Tenemos que ser conscientes de que la Resurrección no es una cuestión de “todo o nada”, de un ya definitivo. Sólo es un anticipo, una promesa que ha empezado a cumplirse, un motivo para seguir luchando, una razón para correr riesgos.

SALTAR AL VACÍO

Qué pena un mundo tan lleno de gente
que sólo busca seguridades a toda costa.
Se empieza queriendo tenerlo todo atado y bien atado,
y se termina sin ser capaz de dar ningún paso.
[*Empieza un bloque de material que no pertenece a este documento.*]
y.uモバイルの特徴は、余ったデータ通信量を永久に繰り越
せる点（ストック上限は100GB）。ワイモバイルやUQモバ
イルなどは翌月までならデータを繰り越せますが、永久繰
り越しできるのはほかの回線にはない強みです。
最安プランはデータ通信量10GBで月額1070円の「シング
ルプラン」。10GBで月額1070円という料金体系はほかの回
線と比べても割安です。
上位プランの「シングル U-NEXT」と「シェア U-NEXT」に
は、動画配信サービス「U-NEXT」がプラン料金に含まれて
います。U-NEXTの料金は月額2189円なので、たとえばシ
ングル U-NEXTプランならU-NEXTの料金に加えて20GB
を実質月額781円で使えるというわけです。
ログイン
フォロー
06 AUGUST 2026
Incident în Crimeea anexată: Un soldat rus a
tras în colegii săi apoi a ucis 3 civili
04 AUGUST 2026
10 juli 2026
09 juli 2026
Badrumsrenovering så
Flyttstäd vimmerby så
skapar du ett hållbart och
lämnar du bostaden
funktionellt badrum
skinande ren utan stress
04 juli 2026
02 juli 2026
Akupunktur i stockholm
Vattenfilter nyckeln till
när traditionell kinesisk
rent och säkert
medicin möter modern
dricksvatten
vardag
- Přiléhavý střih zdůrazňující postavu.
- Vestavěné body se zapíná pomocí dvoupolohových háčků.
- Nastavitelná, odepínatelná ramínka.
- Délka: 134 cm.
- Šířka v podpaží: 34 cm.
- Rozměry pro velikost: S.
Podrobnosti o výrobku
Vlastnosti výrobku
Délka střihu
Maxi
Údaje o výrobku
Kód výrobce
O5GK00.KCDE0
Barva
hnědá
Quiero estar tan seguro de Dios,
que ni siquiera creo a mi corazón
que me dice que merece la pena dar la vida
por el sueño del Reino.

Quiero estar tan seguro de mi futuro
que olvido vivir mi presente.
quiero estar tan seguro de tu amor
que olvido que el amor es gratuito, frágil,
y uno lo cuida cada día, no lo ata.

Quiero estar tan seguro de acertar,
que no me permito equivocarme.

La Resurrección nos habla
de una forma de vivir que es muy diferente.
Una forma de vivir que supone
incertidumbre, fe, riesgo.

Tenemos que ser capaces de saltar al vacío
algunas veces en la vida,
como Jesús en su Pascua,
sin tener controlado lo que habrá al otro lado.

Tenemos que ser capaces
de adentrarnos en la oscuridad,
creyendo que al otro lado hay una luz,
aunque no la veamos.

Tenemos que soltarnos de muletas
que nos impidan caer,
pero que no nos dejan tampoco correr.

¿Cuáles son tus sueños más insensatos, más nobles, más esperanzadores para este mundo? ¿Y por qué no creer que todo esto es posible? ¿Por qué no?